A perspective from Oregon’s mid-Willamette Valley

Button’s no help on this little ride

Written April 20th, 2020 by Hasso Hering

This “beg button” at Pacific and Geary doesn’t help you if you’re on a bike.

To start with, what about these pedestrian crossing buttons during the coronavirus crisis? How many unwashed hands have touched them, and how often do they get disinfected? The answers, presumably, are lots and never. So how safe are they?

This particular one is on Pacific at the corner of Geary Street going south. It confused me. “Push button,” it says. But there’s no button, at least none as shown on the illustration. Turns out that the button has been replaced by a touch plate below the arrow.

This one does not, however, help you cross Pacific. There’s no pedestrian crossing there, so ODOT didn’t install a button or plate in that direction.

Which means that if you’re on a bike, hoping to get across Pacific, the signal doesn’t change because the pavement sensor is useless until a vehicle comes up. And on a Sunday afternoon during our Days of Corona, when traffic is light to none, the wait can be long.
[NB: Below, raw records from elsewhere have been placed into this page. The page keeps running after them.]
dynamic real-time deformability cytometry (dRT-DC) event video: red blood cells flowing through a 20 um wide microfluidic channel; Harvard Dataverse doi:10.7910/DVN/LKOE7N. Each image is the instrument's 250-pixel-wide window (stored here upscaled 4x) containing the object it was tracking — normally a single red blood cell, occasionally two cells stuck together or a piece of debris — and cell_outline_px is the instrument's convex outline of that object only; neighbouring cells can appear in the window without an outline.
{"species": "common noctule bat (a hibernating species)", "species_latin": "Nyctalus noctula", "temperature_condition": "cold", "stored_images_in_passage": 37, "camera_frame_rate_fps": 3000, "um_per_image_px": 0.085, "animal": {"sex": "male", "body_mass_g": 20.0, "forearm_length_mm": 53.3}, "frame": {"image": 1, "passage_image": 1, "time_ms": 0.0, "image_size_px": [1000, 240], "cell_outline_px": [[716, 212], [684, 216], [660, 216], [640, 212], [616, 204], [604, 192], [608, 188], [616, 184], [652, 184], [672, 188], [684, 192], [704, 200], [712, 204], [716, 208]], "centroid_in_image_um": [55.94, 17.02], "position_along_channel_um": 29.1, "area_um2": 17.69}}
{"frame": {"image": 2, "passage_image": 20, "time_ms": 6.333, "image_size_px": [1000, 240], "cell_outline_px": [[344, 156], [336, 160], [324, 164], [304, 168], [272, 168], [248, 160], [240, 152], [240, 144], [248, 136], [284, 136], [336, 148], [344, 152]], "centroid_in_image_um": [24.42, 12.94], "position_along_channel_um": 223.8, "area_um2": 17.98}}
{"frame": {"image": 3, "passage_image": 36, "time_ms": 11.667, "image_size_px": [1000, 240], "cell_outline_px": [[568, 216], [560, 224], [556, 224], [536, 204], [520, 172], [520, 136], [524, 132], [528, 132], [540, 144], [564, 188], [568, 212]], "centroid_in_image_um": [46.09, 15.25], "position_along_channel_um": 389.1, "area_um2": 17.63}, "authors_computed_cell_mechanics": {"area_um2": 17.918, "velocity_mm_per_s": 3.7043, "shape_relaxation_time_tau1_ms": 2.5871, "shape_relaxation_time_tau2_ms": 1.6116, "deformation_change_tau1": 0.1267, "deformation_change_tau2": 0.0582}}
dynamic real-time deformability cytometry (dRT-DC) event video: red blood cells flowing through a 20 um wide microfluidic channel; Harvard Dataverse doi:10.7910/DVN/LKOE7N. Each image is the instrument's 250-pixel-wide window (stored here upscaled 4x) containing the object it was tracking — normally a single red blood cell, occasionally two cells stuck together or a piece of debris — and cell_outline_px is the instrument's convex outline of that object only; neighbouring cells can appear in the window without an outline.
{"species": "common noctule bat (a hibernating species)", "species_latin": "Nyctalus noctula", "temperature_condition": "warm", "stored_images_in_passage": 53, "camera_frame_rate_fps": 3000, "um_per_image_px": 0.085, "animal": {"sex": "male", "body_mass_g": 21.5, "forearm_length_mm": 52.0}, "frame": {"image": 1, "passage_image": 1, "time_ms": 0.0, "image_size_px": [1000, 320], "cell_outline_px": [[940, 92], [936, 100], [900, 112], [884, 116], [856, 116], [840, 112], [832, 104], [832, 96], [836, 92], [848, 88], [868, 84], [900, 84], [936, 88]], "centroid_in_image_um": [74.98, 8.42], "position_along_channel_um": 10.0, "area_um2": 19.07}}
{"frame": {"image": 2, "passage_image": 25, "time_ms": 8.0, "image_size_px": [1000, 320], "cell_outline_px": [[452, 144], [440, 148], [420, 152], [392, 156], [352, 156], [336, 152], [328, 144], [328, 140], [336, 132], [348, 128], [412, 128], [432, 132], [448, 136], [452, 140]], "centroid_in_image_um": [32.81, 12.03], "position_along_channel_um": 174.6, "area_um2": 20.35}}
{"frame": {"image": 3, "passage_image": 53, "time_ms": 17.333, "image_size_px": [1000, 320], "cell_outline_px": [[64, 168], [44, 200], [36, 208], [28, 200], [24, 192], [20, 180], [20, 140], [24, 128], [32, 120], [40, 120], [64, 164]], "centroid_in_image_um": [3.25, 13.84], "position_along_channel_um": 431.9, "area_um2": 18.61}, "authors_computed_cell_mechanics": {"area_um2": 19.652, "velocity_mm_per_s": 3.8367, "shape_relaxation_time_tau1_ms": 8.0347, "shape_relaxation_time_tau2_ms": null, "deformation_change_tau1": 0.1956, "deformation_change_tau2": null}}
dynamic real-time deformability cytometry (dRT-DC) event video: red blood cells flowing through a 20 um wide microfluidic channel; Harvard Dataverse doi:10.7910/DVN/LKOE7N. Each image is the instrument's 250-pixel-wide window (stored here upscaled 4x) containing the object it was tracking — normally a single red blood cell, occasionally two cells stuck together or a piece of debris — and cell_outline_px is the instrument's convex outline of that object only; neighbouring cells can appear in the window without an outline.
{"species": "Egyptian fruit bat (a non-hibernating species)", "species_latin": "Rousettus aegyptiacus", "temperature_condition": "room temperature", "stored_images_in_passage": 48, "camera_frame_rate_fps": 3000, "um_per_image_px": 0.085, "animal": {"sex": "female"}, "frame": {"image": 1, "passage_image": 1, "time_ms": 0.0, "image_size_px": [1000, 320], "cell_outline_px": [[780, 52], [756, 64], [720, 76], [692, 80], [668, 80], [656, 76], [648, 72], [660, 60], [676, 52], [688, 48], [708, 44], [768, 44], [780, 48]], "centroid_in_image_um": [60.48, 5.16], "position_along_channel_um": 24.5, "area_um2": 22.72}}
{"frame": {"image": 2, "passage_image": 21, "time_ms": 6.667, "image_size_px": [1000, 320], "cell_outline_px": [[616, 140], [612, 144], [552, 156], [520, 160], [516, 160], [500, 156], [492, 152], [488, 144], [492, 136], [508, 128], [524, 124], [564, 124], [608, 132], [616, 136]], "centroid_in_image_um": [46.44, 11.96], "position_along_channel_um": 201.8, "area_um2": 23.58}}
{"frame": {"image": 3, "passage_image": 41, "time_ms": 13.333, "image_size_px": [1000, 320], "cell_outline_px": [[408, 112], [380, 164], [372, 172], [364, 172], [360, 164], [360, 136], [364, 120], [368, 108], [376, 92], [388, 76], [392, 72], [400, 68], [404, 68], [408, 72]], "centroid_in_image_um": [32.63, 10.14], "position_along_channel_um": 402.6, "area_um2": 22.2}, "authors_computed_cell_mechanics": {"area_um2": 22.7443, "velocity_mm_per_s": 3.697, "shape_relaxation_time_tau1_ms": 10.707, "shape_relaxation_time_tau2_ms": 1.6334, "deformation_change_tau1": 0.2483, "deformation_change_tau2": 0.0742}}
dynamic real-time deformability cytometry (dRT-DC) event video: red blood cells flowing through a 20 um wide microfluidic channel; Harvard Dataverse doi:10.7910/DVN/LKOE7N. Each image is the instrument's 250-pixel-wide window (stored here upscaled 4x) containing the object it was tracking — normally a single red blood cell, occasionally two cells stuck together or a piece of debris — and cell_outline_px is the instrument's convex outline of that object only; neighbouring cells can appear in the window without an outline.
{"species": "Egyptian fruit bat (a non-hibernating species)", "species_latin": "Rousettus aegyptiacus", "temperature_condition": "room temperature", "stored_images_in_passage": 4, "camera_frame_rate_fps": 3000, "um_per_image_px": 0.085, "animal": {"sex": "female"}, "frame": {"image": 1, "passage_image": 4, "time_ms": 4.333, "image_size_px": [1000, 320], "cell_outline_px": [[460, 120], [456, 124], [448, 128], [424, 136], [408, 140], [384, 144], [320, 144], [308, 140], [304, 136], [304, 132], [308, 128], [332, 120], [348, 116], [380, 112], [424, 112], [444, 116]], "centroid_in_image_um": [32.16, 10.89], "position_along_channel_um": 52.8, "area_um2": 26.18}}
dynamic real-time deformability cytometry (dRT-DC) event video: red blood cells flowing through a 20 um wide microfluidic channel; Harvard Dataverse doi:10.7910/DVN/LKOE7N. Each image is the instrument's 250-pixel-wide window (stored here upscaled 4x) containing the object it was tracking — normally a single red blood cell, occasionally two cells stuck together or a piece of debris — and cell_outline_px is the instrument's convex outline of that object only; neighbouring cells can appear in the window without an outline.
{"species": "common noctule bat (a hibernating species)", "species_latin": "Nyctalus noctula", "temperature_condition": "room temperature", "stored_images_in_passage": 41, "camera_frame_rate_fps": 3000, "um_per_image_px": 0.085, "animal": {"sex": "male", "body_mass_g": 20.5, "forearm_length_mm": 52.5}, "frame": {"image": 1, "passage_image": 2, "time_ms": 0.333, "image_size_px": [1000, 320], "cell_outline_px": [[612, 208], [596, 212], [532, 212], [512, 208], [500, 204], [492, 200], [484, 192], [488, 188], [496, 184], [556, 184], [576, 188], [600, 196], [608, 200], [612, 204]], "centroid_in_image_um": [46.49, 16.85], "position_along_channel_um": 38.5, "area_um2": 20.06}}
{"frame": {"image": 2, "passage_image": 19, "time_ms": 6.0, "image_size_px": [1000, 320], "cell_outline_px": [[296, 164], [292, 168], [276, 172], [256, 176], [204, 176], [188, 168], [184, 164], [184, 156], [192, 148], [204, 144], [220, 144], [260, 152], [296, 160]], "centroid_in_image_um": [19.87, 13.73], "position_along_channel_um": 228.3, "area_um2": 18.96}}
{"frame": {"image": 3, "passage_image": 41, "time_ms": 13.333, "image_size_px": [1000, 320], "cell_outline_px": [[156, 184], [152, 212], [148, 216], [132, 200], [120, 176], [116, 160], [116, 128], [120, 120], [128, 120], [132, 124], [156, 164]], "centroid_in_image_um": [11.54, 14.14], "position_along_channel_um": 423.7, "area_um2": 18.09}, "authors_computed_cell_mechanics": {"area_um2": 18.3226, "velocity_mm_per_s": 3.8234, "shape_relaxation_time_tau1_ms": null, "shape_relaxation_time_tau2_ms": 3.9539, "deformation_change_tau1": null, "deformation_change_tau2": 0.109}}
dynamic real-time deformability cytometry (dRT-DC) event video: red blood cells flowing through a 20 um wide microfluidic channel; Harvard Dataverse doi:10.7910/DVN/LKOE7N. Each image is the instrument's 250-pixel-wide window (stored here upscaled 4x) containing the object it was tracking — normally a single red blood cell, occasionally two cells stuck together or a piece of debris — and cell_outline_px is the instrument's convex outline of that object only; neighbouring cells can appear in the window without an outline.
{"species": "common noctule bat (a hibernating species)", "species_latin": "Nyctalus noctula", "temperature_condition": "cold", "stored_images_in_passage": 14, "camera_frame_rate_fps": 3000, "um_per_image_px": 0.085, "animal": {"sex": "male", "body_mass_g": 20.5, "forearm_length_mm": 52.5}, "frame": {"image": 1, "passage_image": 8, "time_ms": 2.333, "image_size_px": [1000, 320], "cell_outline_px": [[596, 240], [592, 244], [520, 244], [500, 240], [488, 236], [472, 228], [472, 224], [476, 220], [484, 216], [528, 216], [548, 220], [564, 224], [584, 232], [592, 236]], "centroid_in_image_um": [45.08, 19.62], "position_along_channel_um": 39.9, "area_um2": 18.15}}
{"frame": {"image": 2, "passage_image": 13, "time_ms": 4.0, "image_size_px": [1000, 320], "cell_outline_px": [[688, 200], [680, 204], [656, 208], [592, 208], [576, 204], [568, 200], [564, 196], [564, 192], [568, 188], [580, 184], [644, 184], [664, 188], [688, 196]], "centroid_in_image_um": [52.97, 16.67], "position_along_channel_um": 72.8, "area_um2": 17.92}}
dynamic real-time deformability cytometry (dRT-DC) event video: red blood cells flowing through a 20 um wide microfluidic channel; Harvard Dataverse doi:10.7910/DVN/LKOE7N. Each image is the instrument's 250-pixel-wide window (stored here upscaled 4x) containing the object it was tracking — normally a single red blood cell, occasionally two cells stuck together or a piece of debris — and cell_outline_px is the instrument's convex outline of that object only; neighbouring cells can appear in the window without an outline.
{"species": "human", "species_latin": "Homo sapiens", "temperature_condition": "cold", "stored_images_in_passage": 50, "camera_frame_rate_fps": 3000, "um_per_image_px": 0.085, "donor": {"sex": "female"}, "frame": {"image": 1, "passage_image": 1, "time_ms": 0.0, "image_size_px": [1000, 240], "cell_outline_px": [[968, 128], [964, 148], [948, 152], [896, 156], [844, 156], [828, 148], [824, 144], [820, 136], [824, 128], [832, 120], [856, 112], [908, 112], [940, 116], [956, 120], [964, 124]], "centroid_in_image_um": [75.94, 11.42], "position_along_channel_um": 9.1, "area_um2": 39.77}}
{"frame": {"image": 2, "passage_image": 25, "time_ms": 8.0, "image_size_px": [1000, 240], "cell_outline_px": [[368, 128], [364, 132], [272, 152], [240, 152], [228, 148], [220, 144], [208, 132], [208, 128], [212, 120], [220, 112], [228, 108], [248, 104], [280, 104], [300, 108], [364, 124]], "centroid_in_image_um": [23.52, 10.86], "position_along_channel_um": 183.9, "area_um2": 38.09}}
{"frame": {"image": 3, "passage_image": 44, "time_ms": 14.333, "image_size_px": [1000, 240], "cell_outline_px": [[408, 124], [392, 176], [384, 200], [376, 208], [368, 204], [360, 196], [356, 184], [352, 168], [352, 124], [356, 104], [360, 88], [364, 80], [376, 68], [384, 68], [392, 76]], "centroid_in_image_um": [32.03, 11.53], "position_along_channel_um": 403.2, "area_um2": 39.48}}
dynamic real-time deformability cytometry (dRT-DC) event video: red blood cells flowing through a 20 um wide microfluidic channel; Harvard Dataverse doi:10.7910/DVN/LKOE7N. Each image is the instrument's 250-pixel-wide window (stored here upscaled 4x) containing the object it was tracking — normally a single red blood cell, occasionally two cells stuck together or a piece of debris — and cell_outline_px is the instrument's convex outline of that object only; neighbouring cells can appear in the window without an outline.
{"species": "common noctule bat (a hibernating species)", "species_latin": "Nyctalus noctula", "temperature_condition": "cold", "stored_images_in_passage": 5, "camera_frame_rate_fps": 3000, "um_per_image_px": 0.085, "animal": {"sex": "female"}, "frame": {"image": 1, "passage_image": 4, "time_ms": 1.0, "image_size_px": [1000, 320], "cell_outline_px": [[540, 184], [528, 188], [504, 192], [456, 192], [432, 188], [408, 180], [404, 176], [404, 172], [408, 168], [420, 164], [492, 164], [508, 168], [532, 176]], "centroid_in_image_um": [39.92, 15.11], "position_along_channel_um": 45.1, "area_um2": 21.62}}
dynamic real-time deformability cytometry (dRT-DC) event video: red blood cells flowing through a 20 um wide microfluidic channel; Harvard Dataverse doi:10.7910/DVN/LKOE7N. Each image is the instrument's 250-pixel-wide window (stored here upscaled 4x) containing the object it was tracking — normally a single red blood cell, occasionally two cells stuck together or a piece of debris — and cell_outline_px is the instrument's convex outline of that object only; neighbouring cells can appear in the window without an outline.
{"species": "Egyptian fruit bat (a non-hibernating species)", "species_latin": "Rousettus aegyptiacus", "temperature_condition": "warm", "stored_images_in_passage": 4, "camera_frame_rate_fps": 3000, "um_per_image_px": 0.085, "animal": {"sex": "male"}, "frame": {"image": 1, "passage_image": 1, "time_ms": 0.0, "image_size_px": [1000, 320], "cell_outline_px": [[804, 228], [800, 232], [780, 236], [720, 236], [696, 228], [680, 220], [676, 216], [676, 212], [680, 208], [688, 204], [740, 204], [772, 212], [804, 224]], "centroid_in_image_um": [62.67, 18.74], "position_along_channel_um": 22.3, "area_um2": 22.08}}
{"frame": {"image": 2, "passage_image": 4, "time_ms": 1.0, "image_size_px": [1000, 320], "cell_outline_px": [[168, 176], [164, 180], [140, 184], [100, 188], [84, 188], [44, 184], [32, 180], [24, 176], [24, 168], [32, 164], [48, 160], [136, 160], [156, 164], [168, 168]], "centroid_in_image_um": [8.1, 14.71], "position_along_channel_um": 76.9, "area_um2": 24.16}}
But eventually, even a long wait ends. A car comes up, the light turns green, and you can join me on a short jaunt down Geary Street before we turn right and get on the Periwinkle Creek Bike Path for a few minutes’ ride down this Albany path. (hh)

12 responses to “Button’s no help on this little ride”

  1. Gordon L.Shadle says:

    Afraid of touching the button or touch plate while on your bike? Simple.

    Just wear a pair of those thin blue disposable gloves while riding to and from the store. And don’t forget to tie-on your cute, homemade cloth mask.

    You’ll probably be spreading all kinds of germs about, but you will feel more secure. Feelings of well-being are critical while riding your bike during a pandemic.

    • Rich says:

      Guess I miss the point of your sarcasm? Can you help us out?

      • Gordon L. Shadle says:

        Hasso wondered about the safety of touching this crossing button/touch plate.

        I gave him the politically correct answer we are being fed by the media and multiple levels of government.

        If putting on a costume of rubber gloves and a clever cloth mask makes you feel safe, do it.

        Just don’t confuse your feelings with reality.

        • HowlingCicada says:

          Reality, as best as I’ve concluded from multiple sources I consider reliable:

          1 – Masks and other low-grade face coverings are probably of little value to protect the wearer from catching the virus and might even lead to greater risk from increased face touching, etc.

          2 – The same coverings are likely to help a lot to keep someone who is infected (often unknowingly) from spreading the virus. This means that masking needs to be mandatory in places like grocery stores to protect the public.

          The argument for mandatory masking is analogous to the argument for mandatory emission controls on cars. Those controls don’t benefit the individual car owner. Voluntary controls would not have made the air in Los Angeles breathable — not enough prople are into what you would sarcastically call “virtue signaling.” One of the biggest shortcomings of many conservatives and libertarians is their refusal to recognize the outsized detriment of externalities.

  2. Richard Vannice says:

    I thought bicycle riders could proceed with caution regardless of what the signal light indicates..

    • Hasso Hering says:

      True, but only after one phase of the lights. If the lights don’t change, what’s a phase? And crossing a multilane high speed highway on a slow bike against a red light — does that sound advisable to you?

      • Jim Engel says:

        When I ride I think walking a bike across the street is smarter that trying to pedal up to speed. IF it looks like you may get hit you can push it away & “sacrifice” the bike to give you a moment to get outta the path.

        I must be mistaken on the new bike laws. I was under the impression riders could “slow” down for red & if no cars close by just zip thru.

        • Hasso Hering says:

          That’s for stop signs and blinking red lights. For signals it’s different. Cyclists can proceed on red if the light does not turn green “after one full cycle.” But if the light doesn’t change, it’s hard to know when one full cycle has run its course.

  3. Ray Kopczynski says:

    “There is no evidence to support the use of cloth masks to control the emission (you call it “spread”) of particles even if the wearer is infected but asymptomatic.”

    Appears to be a very well researched article. That said, placebos (aka cloth masks) do work for many people.